=== Problem details ===
What you return must match the listing exactly, with every image removed.

=== Data for this exercise ===
^^^^

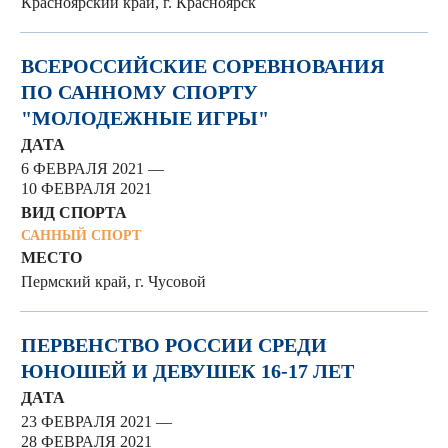
Красноярский край, г. Красноярск
ВСЕРОССИЙСКИЕ СОРЕВНОВАНИЯ
ПО САННОМУ СПОРТУ
"МОЛОДЕЖНЫЕ ИГРЫ"
ДАТА
6 ФЕВРАЛЯ 2021 —
10 ФЕВРАЛЯ 2021
ВИД СПОРТА
САННЫЙ СПОРТ
МЕСТО
Пермский край, г. Чусовой
ПЕРВЕНСТВО РОССИИ СРЕДИ
ЮНОШЕЙ И ДЕВУШЕК 16-17 ЛЕТ
ДАТА
23 ФЕВРАЛЯ 2021 —
28 ФЕВРАЛЯ 2021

^^^^

=== Solution ===
Красноярский край, г. Красноярск
ВСЕРОССИЙСКИЕ СОРЕВНОВАНИЯ
ПО САННОМУ СПОРТУ
"МОЛОДЕЖНЫЕ ИГРЫ"
ДАТА
6 ФЕВРАЛЯ 2021 —
10 ФЕВРАЛЯ 2021
ВИД СПОРТА
САННЫЙ СПОРТ
МЕСТО
Пермский край, г. Чусовой
ПЕРВЕНСТВО РОССИИ СРЕДИ
ЮНОШЕЙ И ДЕВУШЕК 16-17 ЛЕТ
ДАТА
23 ФЕВРАЛЯ 2021 —
28 ФЕВРАЛЯ 2021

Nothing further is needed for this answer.